Lineage deepens the automated cold-chain race

Lineage deepens the automated cold-chain race

Lineage puts freezer automation at centre of Texas expansion plans. TGW Logistics will supply shuttle storage, conveyor technology, and automated palletising for the Hutchins facility.


IN Brief:

  • Lineage is constructing a highly automated refrigerated and frozen distribution centre in Hutchins, Texas.
  • TGW Logistics will supply shuttle storage, energy-efficient conveyor technology, palletising, and depalletising.
  • The project reflects growing automation demand in food logistics, grocery distribution, and temperature-controlled warehousing.

Lineage is constructing a highly automated temperature-controlled distribution centre in Hutchins, Texas, with TGW Logistics supplying the core warehouse automation systems.

The facility is being developed in the Dallas–Fort Worth metroplex and is expected to go live at the end of 2027. It will support a major US grocery producer and strengthen Lineage’s North American cold-chain network for refrigerated and frozen products.

TGW Logistics will deliver a shuttle warehouse, energy-efficient conveyor technology for pallets and cartons, automated palletising, and automated depalletising. The system is designed for high throughput, reliable order fulfilment, shorter lead times, and improved ergonomics in an operating environment where manual work is physically demanding and tightly controlled.

Freezer automation places heavier demands on equipment than ambient warehousing. Systems must operate reliably at temperatures as low as -30°C, while coping with condensation, icing, maintenance access, safety requirements, and the reduced tolerance for downtime that comes with temperature-sensitive goods.
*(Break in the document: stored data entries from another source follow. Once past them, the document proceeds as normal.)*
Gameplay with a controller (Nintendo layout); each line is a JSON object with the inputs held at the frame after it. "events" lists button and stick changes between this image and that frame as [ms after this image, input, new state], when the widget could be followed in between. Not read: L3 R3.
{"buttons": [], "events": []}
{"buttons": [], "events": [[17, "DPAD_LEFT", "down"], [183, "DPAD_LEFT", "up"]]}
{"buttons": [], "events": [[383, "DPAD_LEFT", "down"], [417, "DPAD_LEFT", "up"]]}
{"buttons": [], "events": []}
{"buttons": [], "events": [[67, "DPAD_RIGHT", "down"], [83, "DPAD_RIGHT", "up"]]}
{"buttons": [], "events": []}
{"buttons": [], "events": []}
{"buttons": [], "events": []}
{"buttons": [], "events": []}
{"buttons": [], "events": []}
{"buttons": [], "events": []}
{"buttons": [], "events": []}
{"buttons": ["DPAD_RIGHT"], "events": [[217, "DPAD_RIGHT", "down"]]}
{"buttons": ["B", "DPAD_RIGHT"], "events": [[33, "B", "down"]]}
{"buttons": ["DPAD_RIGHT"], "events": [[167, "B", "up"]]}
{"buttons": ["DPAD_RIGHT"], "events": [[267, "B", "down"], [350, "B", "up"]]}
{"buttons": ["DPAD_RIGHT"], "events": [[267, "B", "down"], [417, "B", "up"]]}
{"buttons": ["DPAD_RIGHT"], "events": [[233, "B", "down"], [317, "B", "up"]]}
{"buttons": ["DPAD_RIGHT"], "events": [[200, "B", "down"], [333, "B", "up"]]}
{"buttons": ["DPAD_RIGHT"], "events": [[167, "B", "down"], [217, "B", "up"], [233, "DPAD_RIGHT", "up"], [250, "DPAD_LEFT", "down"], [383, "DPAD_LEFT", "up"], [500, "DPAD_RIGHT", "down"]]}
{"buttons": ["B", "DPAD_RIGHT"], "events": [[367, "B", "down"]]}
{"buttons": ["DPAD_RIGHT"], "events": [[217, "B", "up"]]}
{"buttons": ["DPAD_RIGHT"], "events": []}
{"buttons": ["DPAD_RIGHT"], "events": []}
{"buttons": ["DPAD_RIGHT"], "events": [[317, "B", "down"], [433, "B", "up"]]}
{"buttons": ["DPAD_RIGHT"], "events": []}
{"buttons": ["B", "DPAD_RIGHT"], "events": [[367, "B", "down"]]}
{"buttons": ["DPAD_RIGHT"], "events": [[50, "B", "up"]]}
TGW’s refrigerated and frozen warehouse technologies are designed for those conditions, with shuttle, conveyor, and palletising systems built around low-temperature performance.

Cold-chain automation has been gaining pace as grocery, food production, and e-commerce networks face higher service expectations and tighter labour conditions. Nestlé’s automated California distribution investment has already shown how food manufacturers are pairing AS/RS technology, renewable electricity, and distribution capacity to redesign temperature-controlled operations. Lineage’s Texas project applies that same industrial logic through a third-party logistics network.

Cold storage has traditionally been harder to automate than ambient fulfilment because the operating penalties are higher. Equipment failures are more difficult to resolve, employees face tougher working conditions, and products cannot be allowed to drift outside temperature control. Manual handling in freezer environments is slower and more demanding, while product integrity depends on disciplined flow through receiving, storage, picking, staging, and dispatch.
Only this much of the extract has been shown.